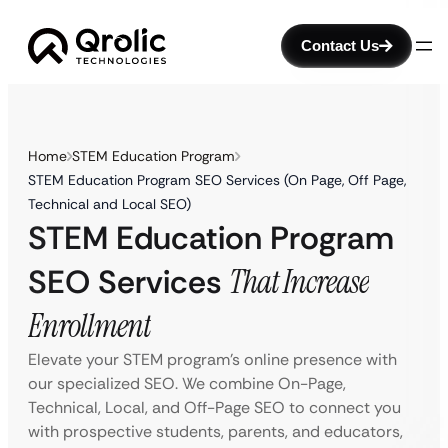
Contact Us
Home
STEM Education Program
STEM Education Program SEO Services (On Page, Off Page,
Technical and Local SEO)
STEM Education Program
SEO Services
That Increase
Enrollment
Elevate your STEM program’s online presence with
our specialized SEO. We combine On-Page,
Technical, Local, and Off-Page SEO to connect you
with prospective students, parents, and educators,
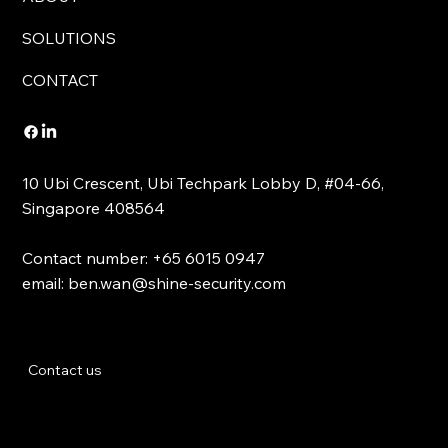
SOLUTIONS
CONTACT
10 Ubi Crescent, Ubi Techpark Lobby D, #04-66,
Singapore 408564
Contact number: +65 6015 0947
email:
ben.wan@shine-security.com
Contact us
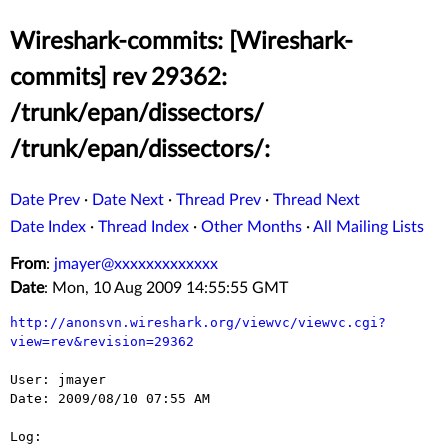
Wireshark-commits: [Wireshark-
commits] rev 29362:
/trunk/epan/dissectors/
/trunk/epan/dissectors/:
Date Prev
·
Date Next
·
Thread Prev
·
Thread Next
Date Index
·
Thread Index
·
Other Months
·
All Mailing Lists
From
:
jmayer@xxxxxxxxxxxxx
Date
: Mon, 10 Aug 2009 14:55:55 GMT
http://anonsvn.wireshark.org/viewvc/viewvc.cgi?
view=rev&revision=29362
User: jmayer

Date: 2009/08/10 07:55 AM

Log:
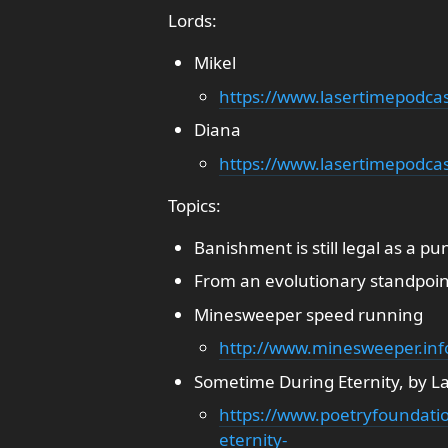
Lords:
Mikel
https://www.lasertimepodca
Diana
https://www.lasertimepodcas
Topics:
Banishment is still legal as a p
From an evolutionary standpoint
Minesweeper speed running
http://www.minesweeper.in
Sometime During Eternity, by L
https://www.poetryfoundat
eternity-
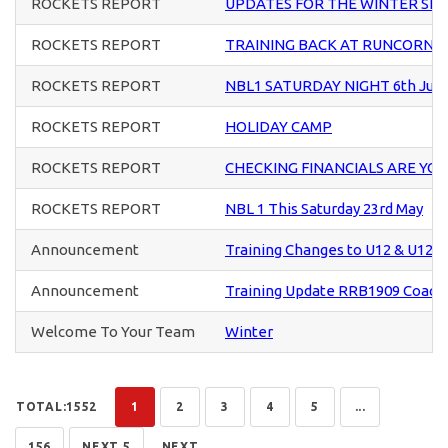
ROCKETS REPORT
UPDATES FOR THE WINTER SE
ROCKETS REPORT
TRAINING BACK AT RUNCORN S
ROCKETS REPORT
NBL1 SATURDAY NIGHT 6th Jun
ROCKETS REPORT
HOLIDAY CAMP
ROCKETS REPORT
CHECKING FINANCIALS ARE YO
ROCKETS REPORT
NBL 1 This Saturday 23rd May
Announcement
Training Changes to U12 & U12+ 
Announcement
Training Update RRB1909 Coach
Welcome To Your Team
Winter
TOTAL:1552
1
2
3
4
5
...
156
NEXT 5
NEXT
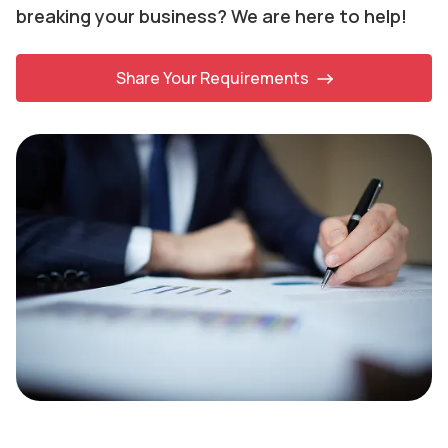
breaking your business? We are here to help!
Share Your Requirements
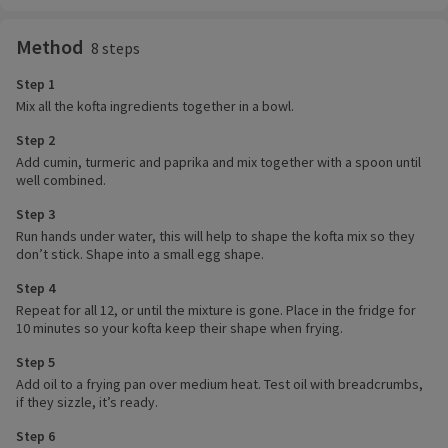
Method
8 steps
Step 1
Mix all the kofta ingredients together in a bowl.
Step 2
Add cumin, turmeric and paprika and mix together with a spoon until
well combined.
Step 3
Run hands under water, this will help to shape the kofta mix so they
don’t stick. Shape into a small egg shape.
Step 4
Repeat for all 12, or until the mixture is gone. Place in the fridge for
10 minutes so your kofta keep their shape when frying.
Step 5
Add oil to a frying pan over medium heat. Test oil with breadcrumbs,
if they sizzle, it’s ready.
Step 6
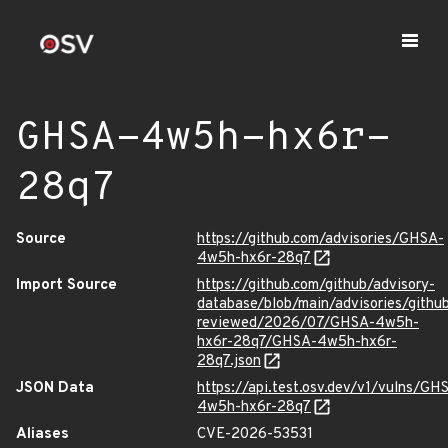
GHSA-4w5h-hx6r-
28q7
Source
https://github.com/advisories/GHSA-
4w5h-hx6r-28q7
Import Source
https://github.com/github/advisory-
database/blob/main/advisories/githu
reviewed/2026/07/GHSA-4w5h-
hx6r-28q7/GHSA-4w5h-hx6r-
28q7.json
JSON Data
https://api.test.osv.dev/v1/vulns/GH
4w5h-hx6r-28q7
Aliases
CVE-2026-53531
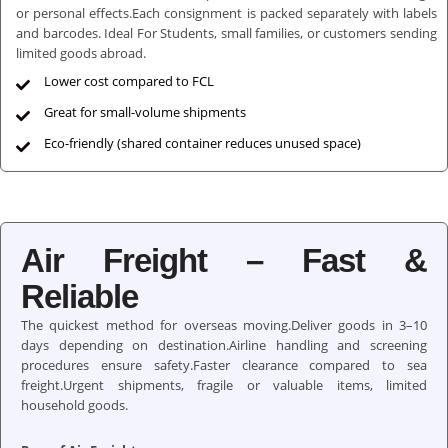
or personal effects.Each consignment is packed separately with labels
and barcodes. Ideal For Students, small families, or customers sending
limited goods abroad.
Lower cost compared to FCL
Great for small-volume shipments
Eco-friendly (shared container reduces unused space)
Air Freight – Fast &
Reliable
The quickest method for overseas moving.Deliver goods in 3–10
days depending on destination.Airline handling and screening
procedures ensure safety.Faster clearance compared to sea
freight.Urgent shipments, fragile or valuable items, limited
household goods.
══════════
*Description of the task*: Check each line above for the string "limited" and copy those that have it.

*Solution below*:
limited goods abroad.
freight.Urgent shipments, fragile or valuable items, limited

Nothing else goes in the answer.